A user by the name of Sprlnkr_Steph had a respectable post count of 2,700 and a personal gallery of over 400 images and videos. Steph was only warned about the tabooed “brinking” utterance, and apologized to other forum goers for even mentioning it.
Banning be damned, I had to know what this was all about. A quick private message later, and I was sent this:
I was hesitant to click it. Phantom links often to lead to dark corners of the internet, or you get Rick Rolled. Gimme the red pill, Morpheus!
A video came up–the usual GG fanfare, a woman choking herself while diddling her bits. Another figure came into view and kicked the chair out from under her. There’s some trust involved in the community, so I wasn’t alarmed…until a minute went by. A minute thirty and I got worried. The woman let out a garbled safeword I couldn’t make out, and the figure rushed to her aid. Phew. She composed herself and held a stopwatch up to the camera. It read 1:33. That’s it?
Another message to Steph: “Is this brinking?” and wasn’t expecting her response.
Sprlnkr_Steph: How far would you go before you die?
Steph, the asphyxiate adrenaline junkie was challenging me to ‘brink’ into ecstasy…or death–whichever came first. This would undoubtedly be a problematic query for the gracious DaddysLiLSub. “Hey, you think you could kill yourself for me?” The least I’d get from that is a black mark from camgirls.com–a punishment I was not ready for.
I could have ended it right then and there. I got what I came for, didn’t I? The itch still needed a good scratch, but how to pull off the rouse? A quick costume change and I could fake it. They would see through the lie, I was sure of it. Professionals always spot the faker. What did I care if some kink enthusiasts thought less of me?
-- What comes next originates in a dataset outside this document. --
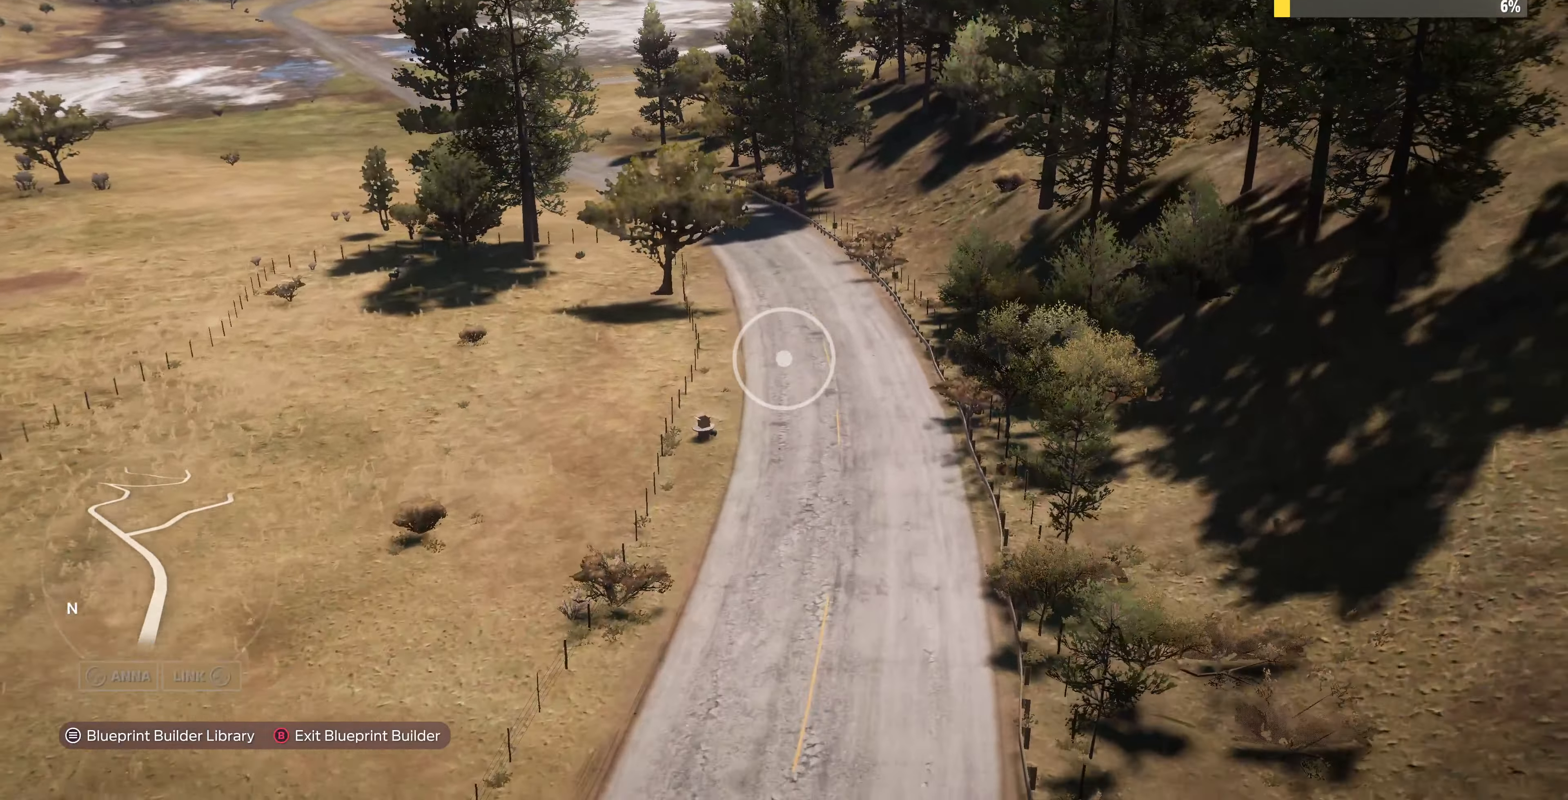
{"buttons": ["R2"], "left_stick": "up", "right_stick": "up-left", "events": [[400, "R2", "down"]]}
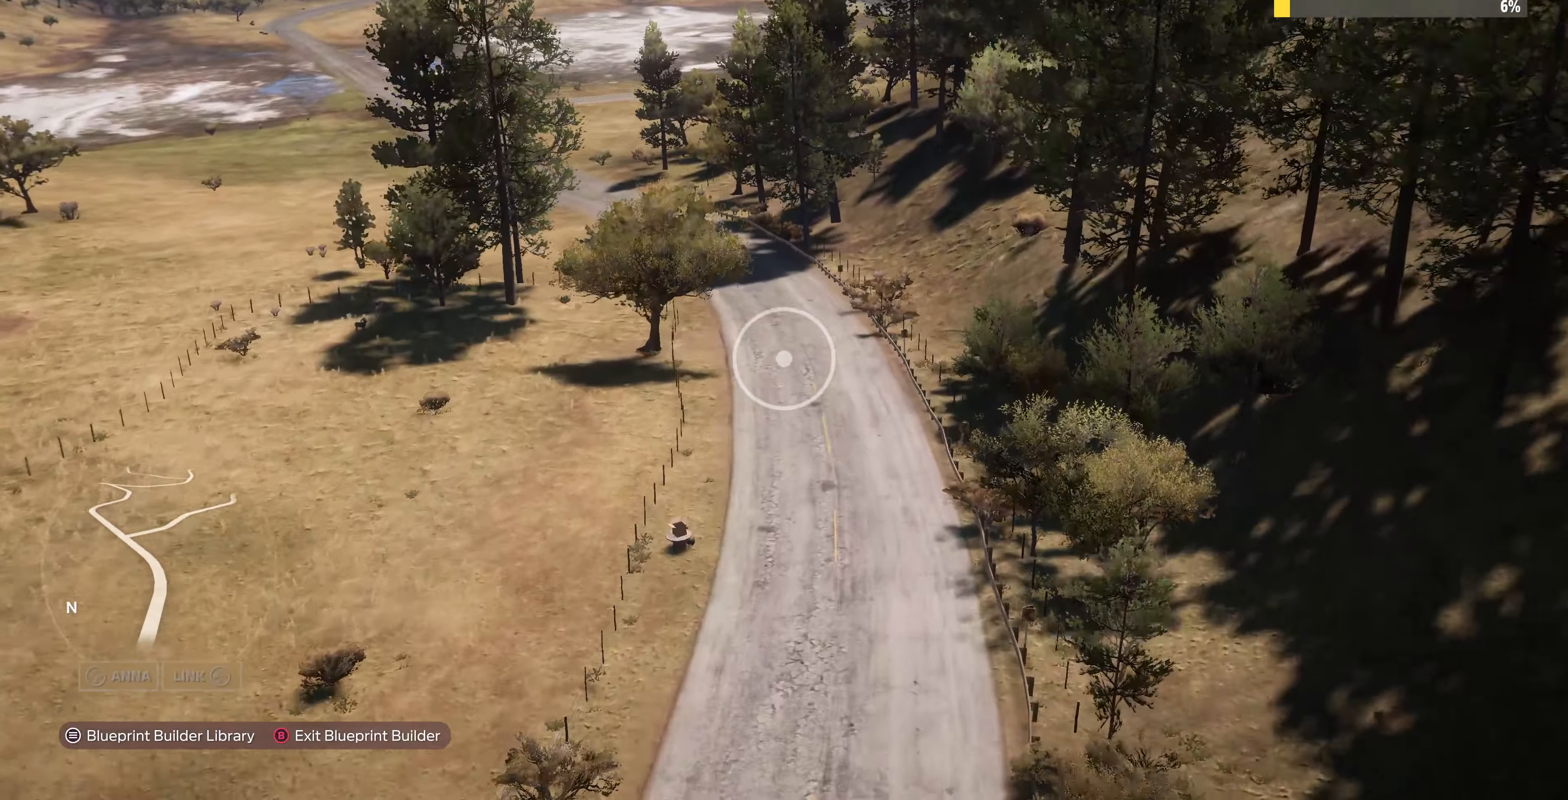
{"buttons": ["R2"], "left_stick": "up", "right_stick": "up-left", "events": []}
The fake me.
KngFuCrdne: I would, but…I don’t have a spotter.
Sprlnkr_Steph: I can arrange one.
I was overwhelmed at this point. Had I gone too far? Yes, I think so. Shut’er down, boys–the dream’s dead!
It would have been, had there not been a knock at my door. A most curious of knocks at 2 in the morning. My Landlord, come to check on the boiler…right? The peephole revealed a hooded figure. Nope town, U.S.A. Nope city. Nope the Country. Another knock.
Sprlnkr_Steph: Aren’t you going to let her in?
Shit. Shit. Shit. What have I done? Close it down! Burn the harddrive! A few clicks and my front door creaked open. Behind the couch is the safest place…when you’re 6.
Now I’m face-to-face with, wouldn’t you know it, DaddysLiLSub. She was the ‘spotter’ Steph was referring to. Never mind the how or why, but there I was, sat on my bed, rope around my neck, hands on my genitals, staring down the red blinker of a Canon DSLR.
…1 minute, 34 seconds, if you’re curious. Fuck you, Steph.